Une étude menée par l’université d’East Anglia, publiée le 27 août 2026, révèle que se baigner dans les rivières et les lacs augmente les risques de troubles de santé. Les chercheurs ont analysé les effets sur 2 368 participants en Hongrie, divisés en deux groupes : l’un nageant dans des eaux douces pendant dix minutes avec immersion de la tête, l’autre restant sur la berge. Les résultats montrent que 2,1 % des nageurs ont souffert de troubles gastro-intestinaux (diarrhée, vomissements, nausées avec fièvre), contre 1,9 % pour les non-nageurs.

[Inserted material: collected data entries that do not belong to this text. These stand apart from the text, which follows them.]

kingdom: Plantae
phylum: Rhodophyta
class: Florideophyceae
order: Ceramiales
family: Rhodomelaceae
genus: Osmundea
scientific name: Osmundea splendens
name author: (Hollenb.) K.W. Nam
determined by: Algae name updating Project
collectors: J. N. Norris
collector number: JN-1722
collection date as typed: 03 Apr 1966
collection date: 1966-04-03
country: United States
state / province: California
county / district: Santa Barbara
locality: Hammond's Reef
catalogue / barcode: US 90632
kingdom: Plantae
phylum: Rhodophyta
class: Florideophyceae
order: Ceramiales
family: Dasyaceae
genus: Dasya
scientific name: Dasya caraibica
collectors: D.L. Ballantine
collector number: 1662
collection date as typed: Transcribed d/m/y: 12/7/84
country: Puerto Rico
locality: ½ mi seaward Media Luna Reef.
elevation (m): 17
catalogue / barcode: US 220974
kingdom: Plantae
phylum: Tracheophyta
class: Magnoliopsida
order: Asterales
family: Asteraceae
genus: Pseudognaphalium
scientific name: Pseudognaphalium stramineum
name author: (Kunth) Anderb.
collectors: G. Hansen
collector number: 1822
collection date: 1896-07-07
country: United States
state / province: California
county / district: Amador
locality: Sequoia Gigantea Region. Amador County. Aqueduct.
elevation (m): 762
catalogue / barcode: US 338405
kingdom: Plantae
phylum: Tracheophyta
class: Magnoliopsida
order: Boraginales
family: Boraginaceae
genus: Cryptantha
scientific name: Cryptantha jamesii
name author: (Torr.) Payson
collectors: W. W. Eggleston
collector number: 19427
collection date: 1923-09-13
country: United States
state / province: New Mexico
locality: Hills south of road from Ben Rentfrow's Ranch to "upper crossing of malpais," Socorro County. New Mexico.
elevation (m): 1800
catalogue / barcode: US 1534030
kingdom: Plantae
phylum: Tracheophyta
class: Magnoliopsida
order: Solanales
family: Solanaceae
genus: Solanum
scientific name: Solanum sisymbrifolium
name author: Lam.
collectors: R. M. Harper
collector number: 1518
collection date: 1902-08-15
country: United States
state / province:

Concernant les problèmes dermatologiques (rougeurs, ulcères, démangeaisons), 2,7 % des nageurs en ont été victimes, contre 1,3 % des autres participants.
Les scientifiques ont mesuré la concentration de bactéries et virus dans l’eau, notamment la bactérie E.coli et les entérocoques intestinaux, indicateurs d’une contamination fécale. Les nageurs exposés à des eaux contenant des taux élevés de E.coli ou d’autres bactéries liées à des contaminations fécales présentent un risque accru de troubles gastro-intestinaux. À Paris, par exemple, la concentration en E.coli dans les eaux est l’un des critères utilisés pour décider d’interdire ou non la baignade. Pour les problèmes dermatologiques, les causes restent moins claires : les chercheurs évoquent la dermatite cercarienne (inflammation due à des larves de parasites aviaires) ou des irritations causées par des algues présentes dans les lacs et rivières.
Cette étude intervient dans un contexte de canicules répétées en Europe du Nord, poussant les habitants des grandes villes à chercher des solutions pour se rafraîchir. Des villes comme Paris ouvrent de plus en plus de lieux de baignade dans les fleuves et rivières pour répondre à cette demande. Cependant, les autorités locales restent prudentes en raison des risques sanitaires identifiés. Par exemple, la concentration en E.coli dans l’eau est un critère clé pour interdire ou autoriser la baignade, comme c’est le cas pour la Seine à Paris. Cette étude pourrait donc inciter les municipalités à renforcer les contrôles et les communications sur la qualité des eaux avant d’autoriser les baignades.
L’étude a été réalisée par des chercheurs de l’université d’East Anglia, avec la participation de 2 368 personnes en Hongrie. Les participants ont été divisés en deux groupes pour comparer les effets de la baignade sur la santé. Les scientifiques ont prélevé des échantillons d’eau pour mesurer la présence de bactéries et virus indicateurs de contamination fécale, comme la bactérie *E.coli*, les entérocoques intestinaux et les coliphages somatiques. Ces indicateurs permettent d’évaluer le niveau d’exposition des nageurs à des pathogènes potentiellement dangereux. Les résultats ont été publiés dans *The Guardian* le 27 août 2026.